Pour finir, je dirais qu’on “accroche” aussi sur un pays par les rencontres qu’on y fait et qu’on n’oubliera jamais. De parler qu’en espagnol (même si c’est de la façon la plus nulle au départ) sur le continent sud américain facilite bien des choses. En Asie, cela serait plus une affaire de culture et on arrive parfois à se comprendre sans parler la langue même si c’est frustrant car ça limite les échanges. Tout est dans le regard et le sourire. On ne peut s’empêcher de penser aux balinais ou de se remémorer le Cambodge, un autre pays qui nous a fortement marqué.
“Et si c’était à refaire ?”
Bien sur que nous repartons ! Une fois qu’on a eu la chance de découvrir les merveilles de notre planète, on ne peut qu’avoir envie d’y retourner et d’en voir encore et toujours davantage, cela serait dommage de les manquer même si une vie n’y suffira pas.
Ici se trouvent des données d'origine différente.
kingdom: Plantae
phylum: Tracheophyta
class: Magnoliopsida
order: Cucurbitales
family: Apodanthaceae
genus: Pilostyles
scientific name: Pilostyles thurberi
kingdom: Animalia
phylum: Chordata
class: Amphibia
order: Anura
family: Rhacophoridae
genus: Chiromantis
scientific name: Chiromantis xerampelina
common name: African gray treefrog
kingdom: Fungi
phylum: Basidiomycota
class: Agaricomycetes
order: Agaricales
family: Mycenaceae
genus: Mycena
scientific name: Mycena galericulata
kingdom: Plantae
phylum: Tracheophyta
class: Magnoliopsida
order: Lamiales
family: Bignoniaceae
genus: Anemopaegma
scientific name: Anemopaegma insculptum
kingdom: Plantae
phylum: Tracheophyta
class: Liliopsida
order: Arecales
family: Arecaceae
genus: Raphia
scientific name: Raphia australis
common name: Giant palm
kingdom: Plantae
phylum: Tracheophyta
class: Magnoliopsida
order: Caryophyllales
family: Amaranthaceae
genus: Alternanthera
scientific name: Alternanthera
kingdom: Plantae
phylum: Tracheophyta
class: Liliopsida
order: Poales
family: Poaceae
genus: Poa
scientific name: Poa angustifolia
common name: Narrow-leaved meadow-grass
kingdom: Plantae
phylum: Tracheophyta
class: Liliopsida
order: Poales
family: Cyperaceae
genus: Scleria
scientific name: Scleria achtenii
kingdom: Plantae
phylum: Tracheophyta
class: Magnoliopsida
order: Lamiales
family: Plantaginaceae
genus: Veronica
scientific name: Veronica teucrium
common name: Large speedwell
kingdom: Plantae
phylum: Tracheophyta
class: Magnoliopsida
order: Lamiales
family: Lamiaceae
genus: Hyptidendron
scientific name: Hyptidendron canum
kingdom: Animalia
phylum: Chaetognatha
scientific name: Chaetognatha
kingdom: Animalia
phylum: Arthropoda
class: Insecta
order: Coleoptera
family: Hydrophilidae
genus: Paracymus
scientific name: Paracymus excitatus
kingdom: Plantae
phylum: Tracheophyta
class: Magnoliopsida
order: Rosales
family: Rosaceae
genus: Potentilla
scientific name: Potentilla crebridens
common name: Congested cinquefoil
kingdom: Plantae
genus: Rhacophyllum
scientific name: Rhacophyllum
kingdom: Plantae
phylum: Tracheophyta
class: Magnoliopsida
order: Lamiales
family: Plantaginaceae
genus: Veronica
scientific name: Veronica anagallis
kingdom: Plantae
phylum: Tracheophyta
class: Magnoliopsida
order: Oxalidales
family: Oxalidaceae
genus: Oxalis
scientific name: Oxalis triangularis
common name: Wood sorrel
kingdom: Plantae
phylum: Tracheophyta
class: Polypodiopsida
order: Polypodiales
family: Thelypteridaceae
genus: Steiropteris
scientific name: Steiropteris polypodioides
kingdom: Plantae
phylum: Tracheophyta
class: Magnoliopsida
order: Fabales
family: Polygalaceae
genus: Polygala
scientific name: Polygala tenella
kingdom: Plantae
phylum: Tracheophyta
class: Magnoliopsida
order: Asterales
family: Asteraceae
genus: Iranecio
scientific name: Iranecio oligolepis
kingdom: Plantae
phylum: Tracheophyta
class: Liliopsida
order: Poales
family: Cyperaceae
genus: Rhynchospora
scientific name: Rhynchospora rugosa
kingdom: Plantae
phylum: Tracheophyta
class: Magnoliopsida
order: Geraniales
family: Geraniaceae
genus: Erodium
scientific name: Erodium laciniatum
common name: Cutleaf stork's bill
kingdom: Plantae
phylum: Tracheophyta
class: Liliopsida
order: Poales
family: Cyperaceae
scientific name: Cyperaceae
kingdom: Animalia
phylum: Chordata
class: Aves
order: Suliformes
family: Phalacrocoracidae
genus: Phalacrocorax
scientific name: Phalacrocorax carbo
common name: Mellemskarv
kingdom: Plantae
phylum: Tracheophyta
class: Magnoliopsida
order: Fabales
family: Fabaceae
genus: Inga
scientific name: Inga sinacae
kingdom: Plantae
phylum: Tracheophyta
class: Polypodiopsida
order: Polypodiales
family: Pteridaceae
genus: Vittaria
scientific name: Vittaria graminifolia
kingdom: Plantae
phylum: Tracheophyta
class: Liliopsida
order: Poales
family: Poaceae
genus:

D’ici le prochain départ, nous allons nous mettre en quête du petit paradis où nous aurons envie de nous poser pour souffler et redémarrer.
On pourra dire également que nous avons eu du bol, car nous n’avons eu aucun pépin de parcours. Malgré quelques “tourista” auxquelles il est parfois impossible d’échapper, la santé a été bonne et nous n’avons pas fait de mauvaises rencontres. Le vol de notre appareil photo au Chili est un fait minime qui aurait pu nous arriver n’importe où. Enfin, pour rassurer ceux qui seraient encore rétissants, nous avons croisé sur tous les continents des centaines d’autres personnes qui faisaient exactement comme nous, même si la tendance est surtout anglo-saxonne. Donc, vous pouvez vous lancer sur les routes vous ne serez jamais seul à part si c’est un choix délibéré.
Voilà, nous sommes contents d’être rentrés, de retrouver petit à petit nos familles et nos amis. Cela fait bizarre de ne plus trop bouger, mais nous vivons à présent autre chose. Nous nous régalons de la cuisine et des vins français, même si nous avons tendance à rajouter du poivre partout, peut être pour continuer à épicer encore un peu nos vies et donner des couleurs à ce qui nous entoure, car c’est le problème du retour : beaucoup de choses auxquelles on était habitué avant sont devenues fades !
Merci à toutes et tous d’avoir partagé ce grand voyage avec nous.